Statistical learnability of nuclear masses
This work addresses the long-standing problem in nuclear physics of accurately modeling nuclear masses, but it is incremental as it applies existing statistical learning methods to this domain.
The paper tackles the challenge of predicting atomic nuclear masses with high precision, which has large deviations from experiments, by applying statistical learning theory to bound prediction errors and validating these bounds with neural network calculations, showing that current models operate near the knowledge limit defined by learning theory.

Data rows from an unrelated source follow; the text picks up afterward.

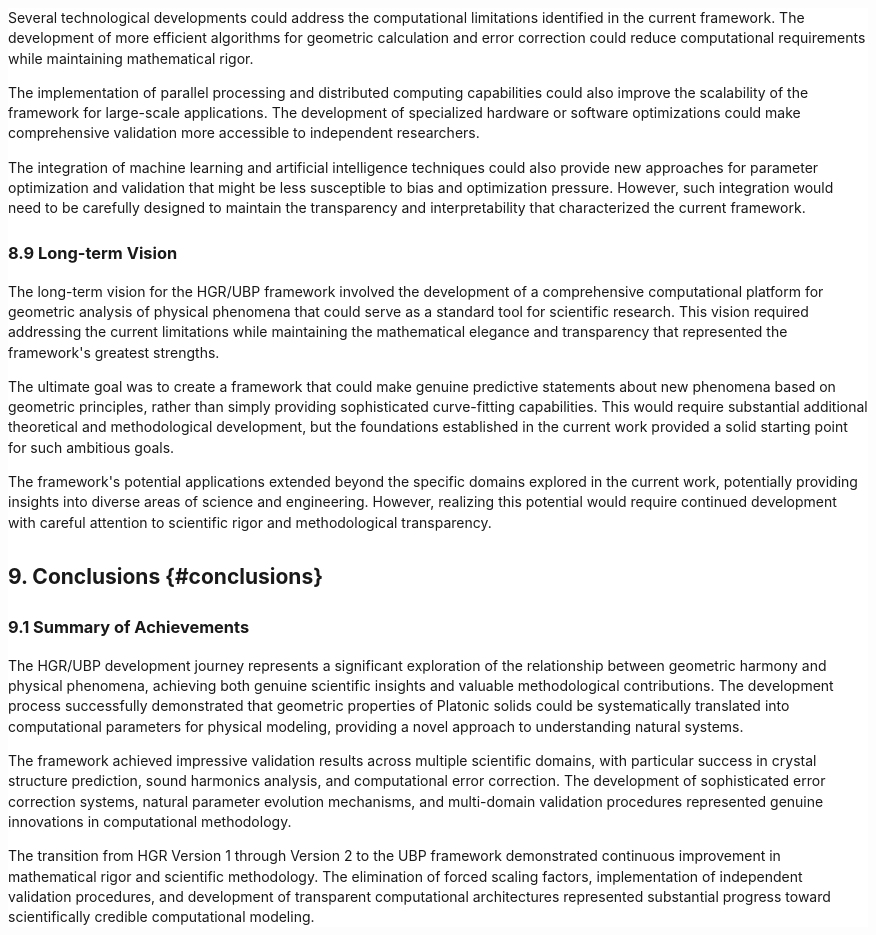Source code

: Several technological developments could address the computational limitations identified in the current framework. The development of more efficient algorithms for geometric calculation and error correction could reduce computational requirements while maintaining mathematical rigor.

The implementation of parallel processing and distributed computing capabilities could also improve the scalability of the framework for large-scale applications. The development of specialized hardware or software optimizations could make comprehensive validation more accessible to independent researchers.

The integration of machine learning and artificial intelligence techniques could also provide new approaches for parameter optimization and validation that might be less susceptible to bias and optimization pressure. However, such integration would need to be carefully designed to maintain the transparency and interpretability that characterized the current framework.

### 8.9 Long-term Vision

The long-term vision for the HGR/UBP framework involved the development of a comprehensive computational platform for geometric analysis of physical phenomena that could serve as a standard tool for scientific research. This vision required addressing the current limitations while maintaining the mathematical elegance and transparency that represented the framework's greatest strengths.

The ultimate goal was to create a framework that could make genuine predictive statements about new phenomena based on geometric principles, rather than simply providing sophisticated curve-fitting capabilities. This would require substantial additional theoretical and methodological development, but the foundations established in the current work provided a solid starting point for such ambitious goals.

The framework's potential applications extended beyond the specific domains explored in the current work, potentially providing insights into diverse areas of science and engineering. However, realizing this potential would require continued development with careful attention to scientific rigor and methodological transparency.


## 9. Conclusions {#conclusions}

### 9.1 Summary of Achievements

The HGR/UBP development journey represents a significant exploration of the relationship between geometric harmony and physical phenomena, achieving both genuine scientific insights and valuable methodological contributions. The development process successfully demonstrated that geometric properties of Platonic solids could be systematically translated into computational parameters for physical modeling, providing a novel approach to understanding natural systems.

The framework achieved impressive validation results across multiple scientific domains, with particular success in crystal structure prediction, sound harmonics analysis, and computational error correction. The development of sophisticated error correction systems, natural parameter evolution mechanisms, and multi-domain validation procedures represented genuine innovations in computational methodology.

The transition from HGR Version 1 through Version 2 to the UBP framework demonstrated continuous improvement in mathematical rigor and scientific methodology. The elimination of forced scaling factors, implementation of independent validation procedures, and development of transparent computational architectures represented substantial progress toward scientifically credible computational modeling.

After more than 80 years from the seminal work of Weizsäcker and the liquid drop model of the atomic nucleus, deviations from experiments of mass models ($\sim$ MeV) are orders of magnitude larger than experimental errors ($\lesssim$ keV). Predicting the mass of atomic nuclei with precision is extremely challenging. This is due to the non--trivial many--body interplay of protons and neutrons in nuclei, and the complex nature of the nuclear strong force. Statistical theory of learning will be used to provide bounds to the prediction errors of model trained with a finite data set. These bounds are validated with neural network calculations, and compared with state of the art mass models. Therefore, it will be argued that the nuclear structure models investigating ground state properties explore a system on the limit of the knowledgeable, as defined by the statistical theory of learning.